▶ ЗАДАНИЕ A:
Замените в записях "view" на "frame" в строках от самого начала записей до строки с "605.5], [0, 0, 1]] dist [-0.008553, -0.024466]" включительно. Всё остальное оставьте как есть и перепишите только эти строки без изображений.

Мне тикает в голову облако то
и город утром тихо присел по-жабьи
перед пуговкой на моем пальто.
Приспособленье тонких улиц сказалось и на жизни моей матери. В семнадцать она была депортирована и провела пять лет на принудительных работах в лагере на территории нынешней Украины. Там свирепствовал дикий голод, несравнимый, в сущности, с нашим ежедневно укрощаемым голодом. Кроме того, страшный холод и армейская дисциплина. На глазах у матери такие же, как она, интернированные замерзали, умирали от голода и на принудработах. Я появилась на свет через три года после ее возвращения из лагеря, депортация еще сидела в ней и просочилась в мое детство. За столом, когда мне полагалось есть, она описывала устрашающий голод в России, пока любая еда не вставала мне поперек горла. Причесывая меня, она рассказывала, как в лагере стригли наголо, пока я не теряла право на собственные волосы. Когда мне надлежало вечером засыпать, она вспоминала промерзшую луну над степью, пока меня не пробирал холод под всеми одеялами, возле самой печки. Я и понятия не имела, о чем речь, но это только усиливало передававшийся мне страх. Такой лишенный какого-либо понятия страх безотчетно тревожит ребенка. Она же видела, что я не понимаю, но довольствовалась тем, что причиняет мне боль. Могла бы обождать, в семнадцать лет, в ее тогдашнем возрасте, я бы поняла, и обступавший меня страх не остался бы без всякого понятия. Однако потом мать уклонялась от моих расспросов и больше не упоминала о лагере. Свои тонкие улицы она приберегала для себя. С тех пор как у меня появились собственные тонкие улицы, она свою ушибленность избывала в повторяемых движениях, полагая, что я этого не замечаю.

▶ ЗАДАНИЕ B:
Перепишите текст о лагерном прошлом матери целиком и без изменений.

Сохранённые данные
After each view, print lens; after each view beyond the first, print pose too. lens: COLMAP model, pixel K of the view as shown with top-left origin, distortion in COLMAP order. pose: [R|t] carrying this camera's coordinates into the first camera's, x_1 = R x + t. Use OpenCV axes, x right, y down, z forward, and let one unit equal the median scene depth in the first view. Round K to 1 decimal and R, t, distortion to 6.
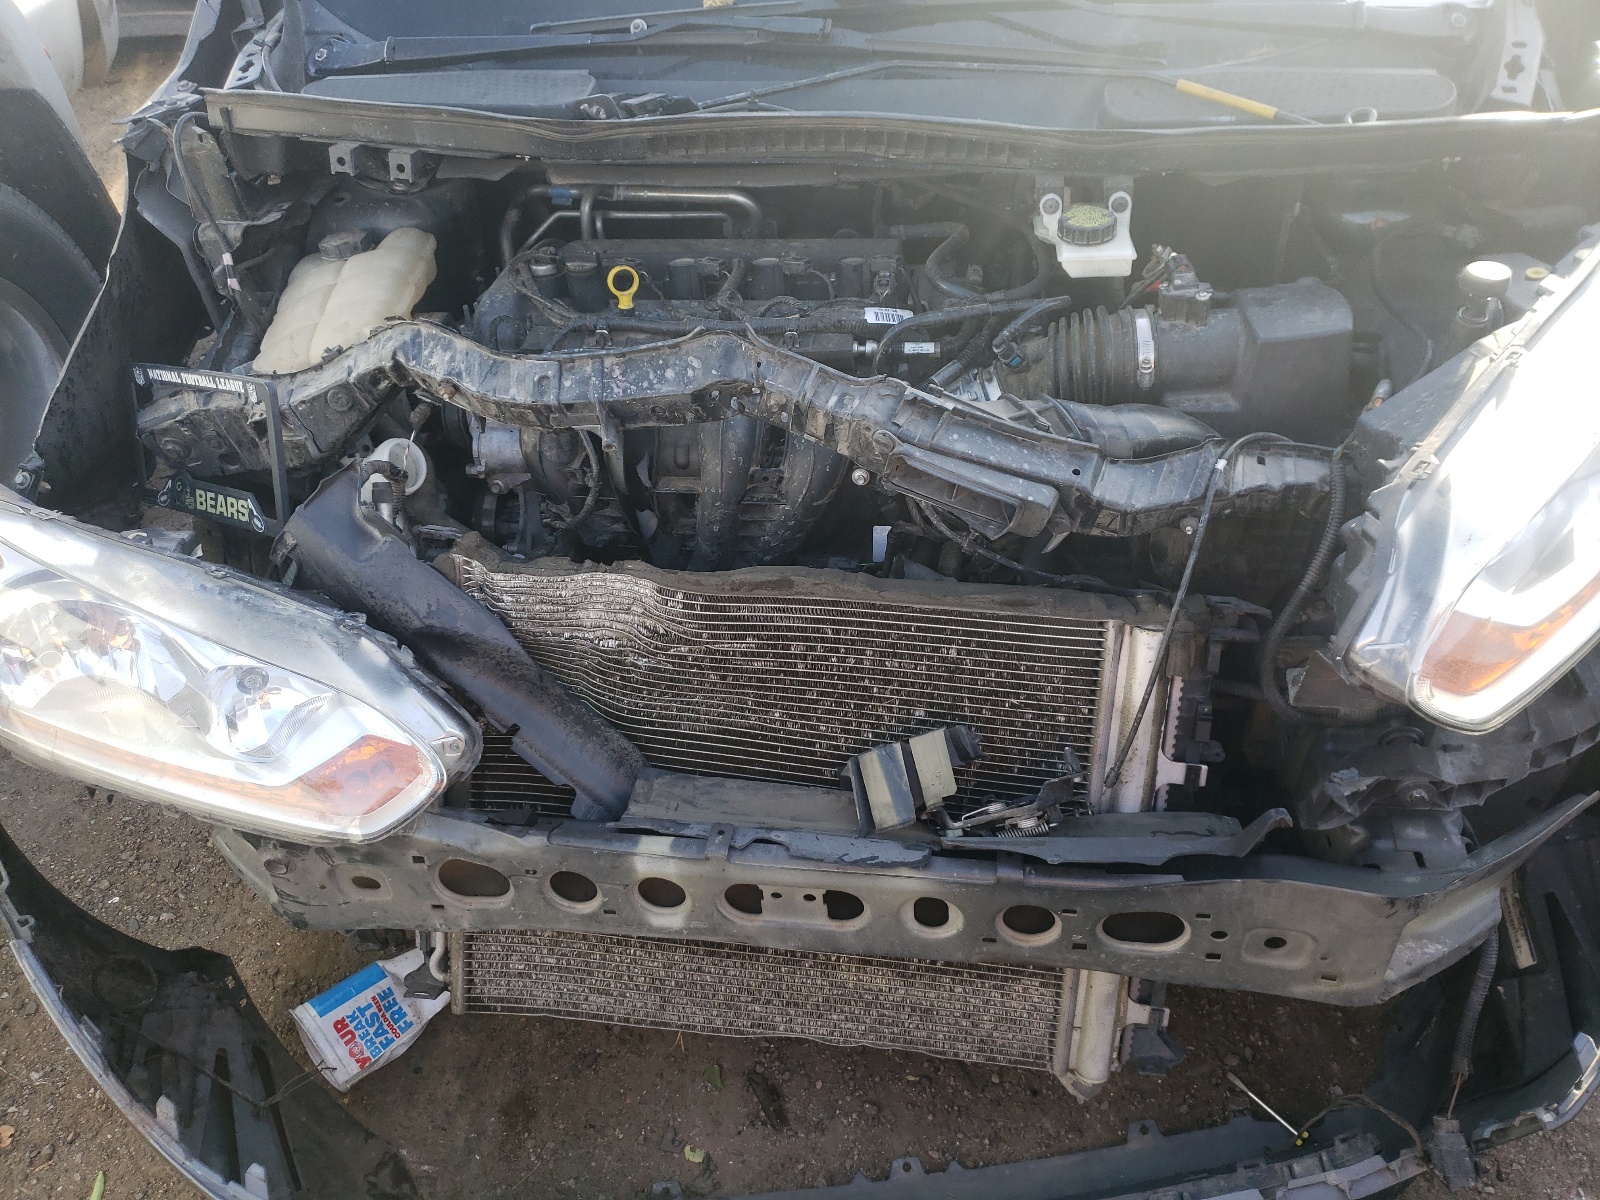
lens RADIAL K [[1233.2, 0, 799.6], [0, 1233.2, 609.8], [0, 0, 1]] dist [-0.008553, -0.024466]
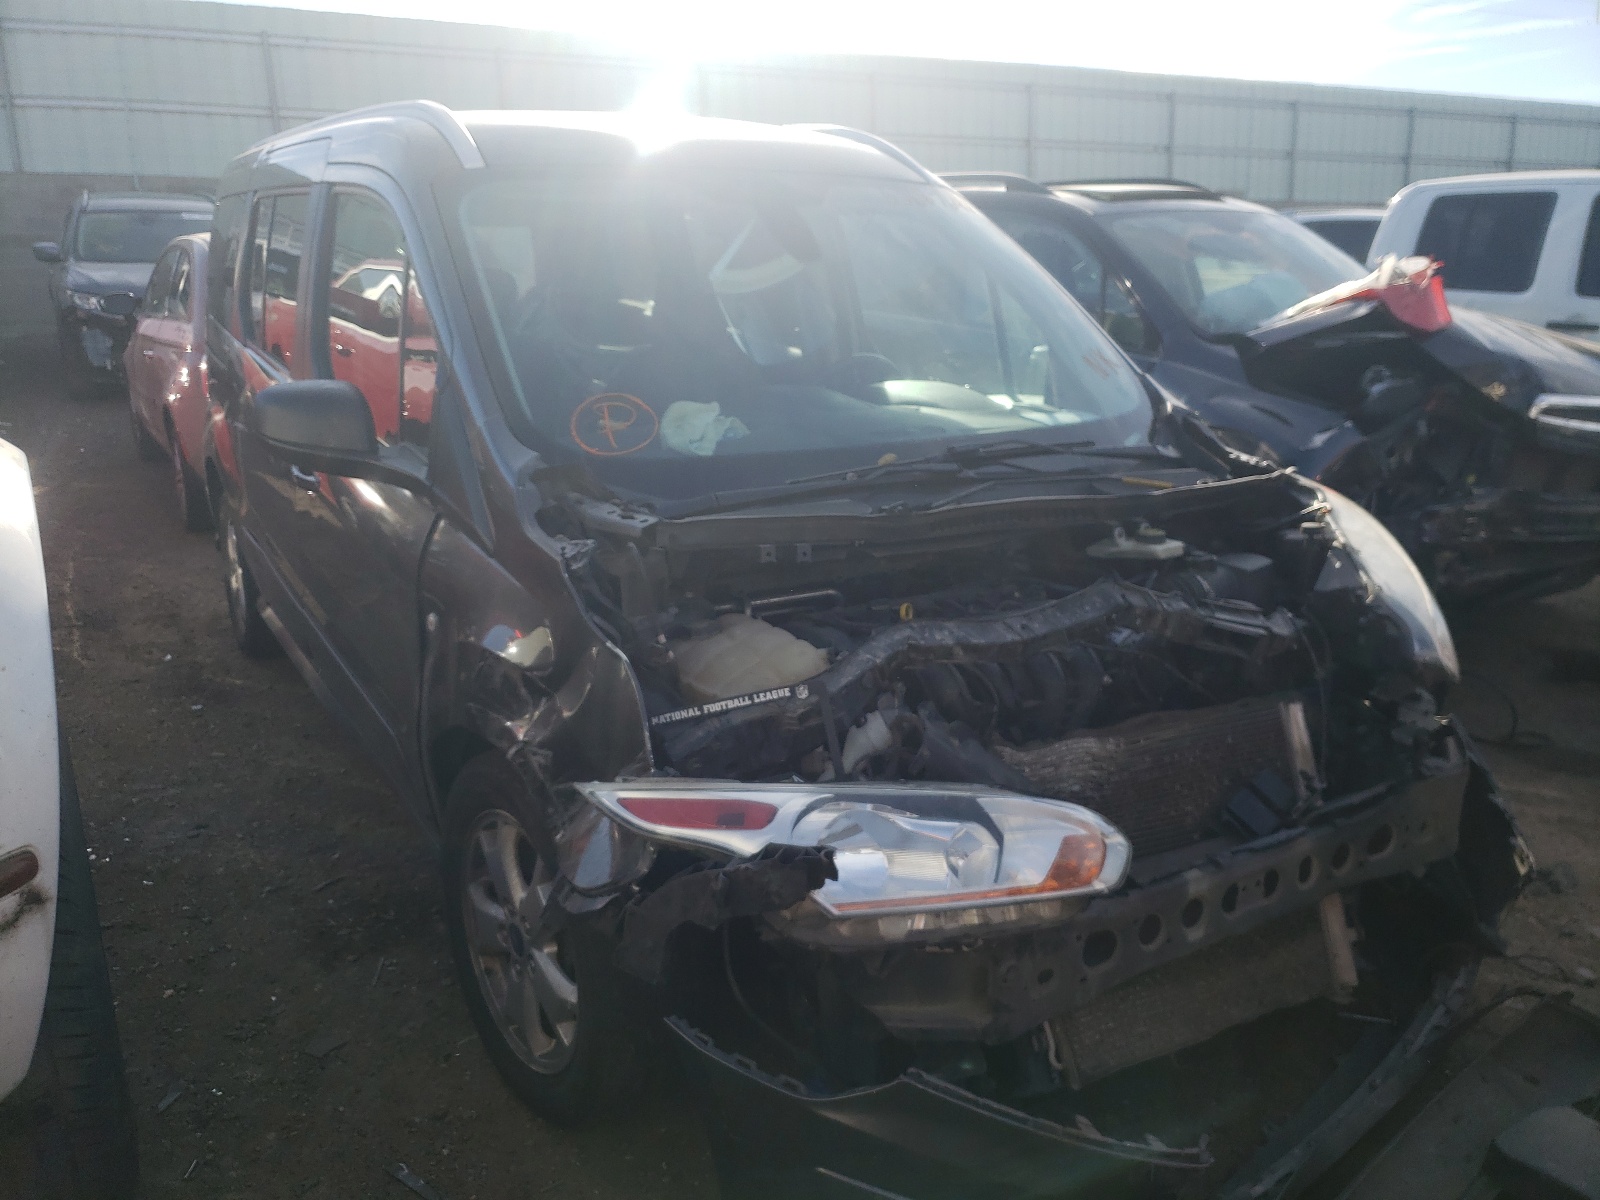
lens RADIAL K [[1233.2, 0, 795.6], [0, 1233.2, 605.5], [0, 0, 1]] dist [-0.008553, -0.024466]
pose [[0.779625, -0.101325, 0.617995, -1.442364], [0.370577, 0.870149, -0.324829, 0.211238], [-0.504835, 0.482260, 0.715938, -0.063381]]
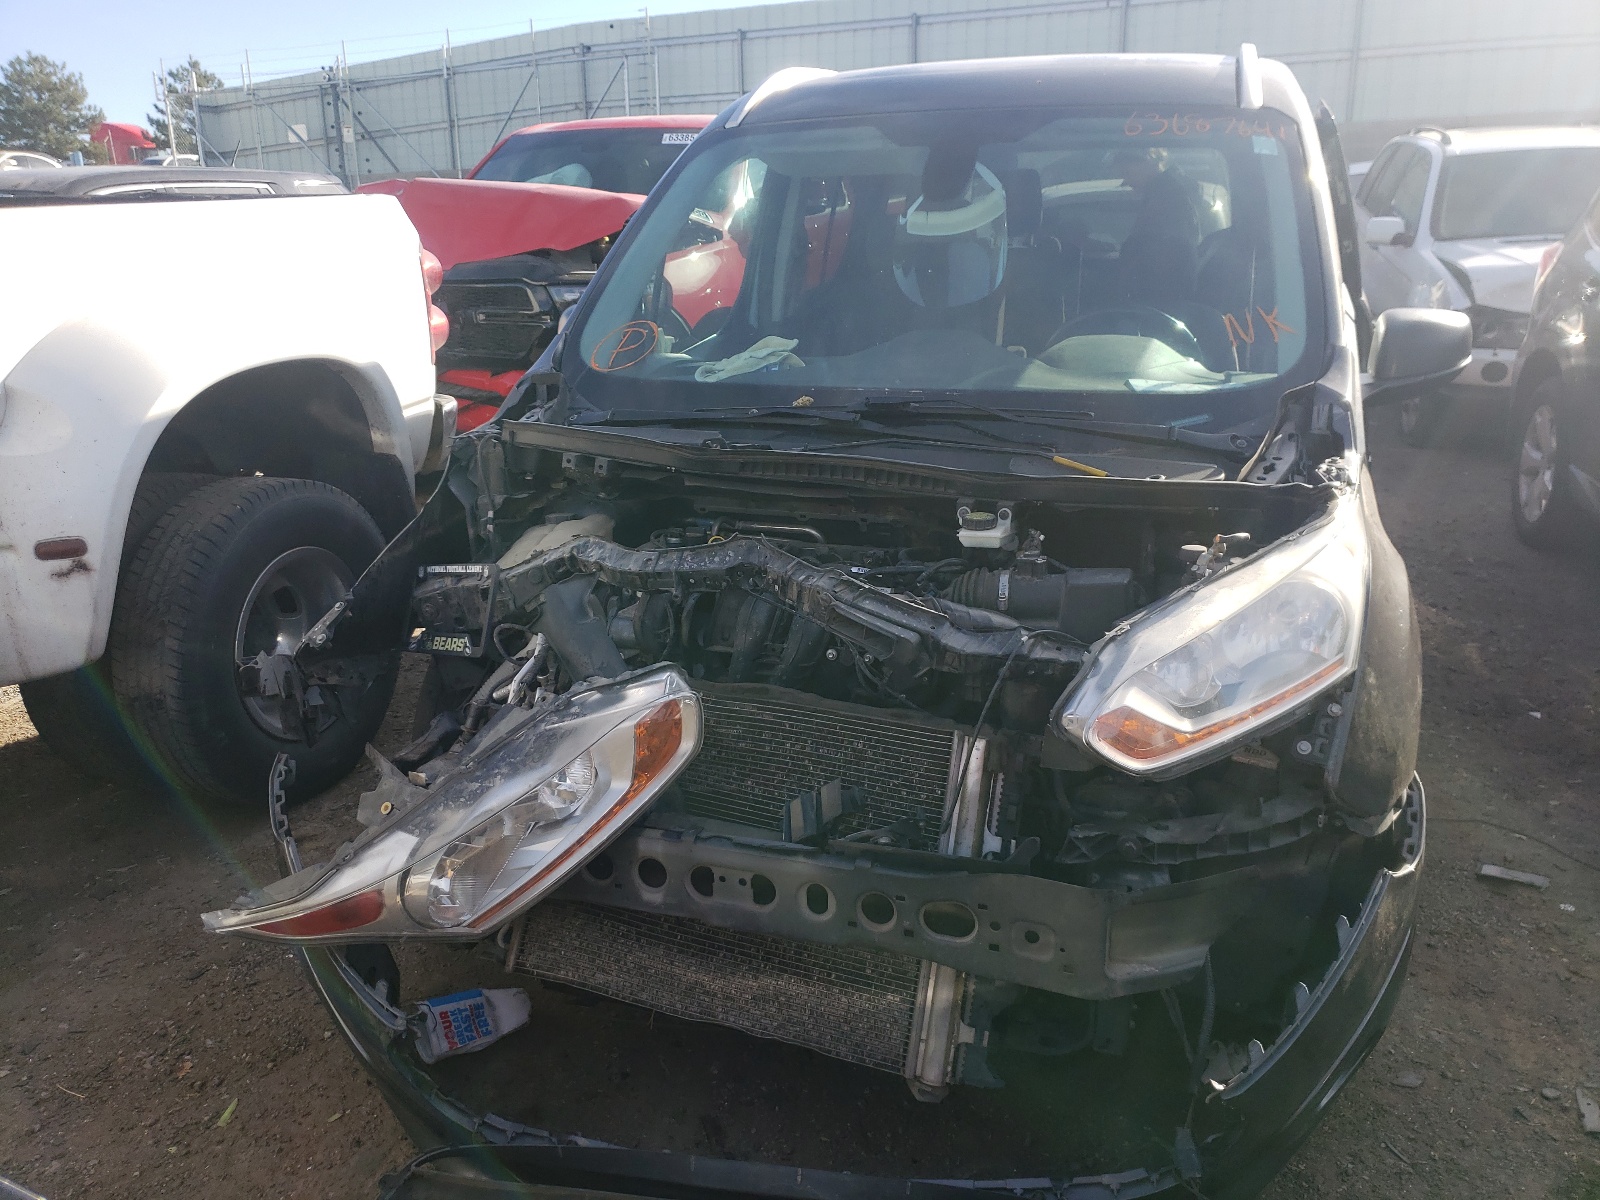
lens RADIAL K [[1233.2, 0, 813.9], [0, 1233.2, 595.7], [0, 0, 1]] dist [-0.008553, -0.024466]
pose [[0.981573, 0.106988, -0.158326, 0.291830], [-0.161384, 0.907810, -0.387087, 0.476066], [0.102317, 0.405505, 0.908348, -0.519890]]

▶ ОТВЕТ A:
After each frame, print lens; after each frame beyond the first, print pose too. lens: COLMAP model, pixel K of the frame as shown with top-left origin, distortion in COLMAP order. pose: [R|t] carrying this camera's coordinates into the first camera's, x_1 = R x + t. Use OpenCV axes, x right, y down, z forward, and let one unit equal the median scene depth in the first frame. Round K to 1 decimal and R, t, distortion to 6.
lens RADIAL K [[1233.2, 0, 799.6], [0, 1233.2, 609.8], [0, 0, 1]] dist [-0.008553, -0.024466]
lens RADIAL K [[1233.2, 0, 795.6], [0, 1233.2, 605.5], [0, 0, 1]] dist [-0.008553, -0.024466]

▶ ОТВЕТ B:
Мне тикает в голову облако то
и город утром тихо присел по-жабьи
перед пуговкой на моем пальто.
Приспособленье тонких улиц сказалось и на жизни моей матери. В семнадцать она была депортирована и провела пять лет на принудительных работах в лагере на территории нынешней Украины. Там свирепствовал дикий голод, несравнимый, в сущности, с нашим ежедневно укрощаемым голодом. Кроме того, страшный холод и армейская дисциплина. На глазах у матери такие же, как она, интернированные замерзали, умирали от голода и на принудработах. Я появилась на свет через три года после ее возвращения из лагеря, депортация еще сидела в ней и просочилась в мое детство. За столом, когда мне полагалось есть, она описывала устрашающий голод в России, пока любая еда не вставала мне поперек горла. Причесывая меня, она рассказывала, как в лагере стригли наголо, пока я не теряла право на собственные волосы. Когда мне надлежало вечером засыпать, она вспоминала промерзшую луну над степью, пока меня не пробирал холод под всеми одеялами, возле самой печки. Я и понятия не имела, о чем речь, но это только усиливало передававшийся мне страх. Такой лишенный какого-либо понятия страх безотчетно тревожит ребенка. Она же видела, что я не понимаю, но довольствовалась тем, что причиняет мне боль. Могла бы обождать, в семнадцать лет, в ее тогдашнем возрасте, я бы поняла, и обступавший меня страх не остался бы без всякого понятия. Однако потом мать уклонялась от моих расспросов и больше не упоминала о лагере. Свои тонкие улицы она приберегала для себя. С тех пор как у меня появились собственные тонкие улицы, она свою ушибленность избывала в повторяемых движениях, полагая, что я этого не замечаю.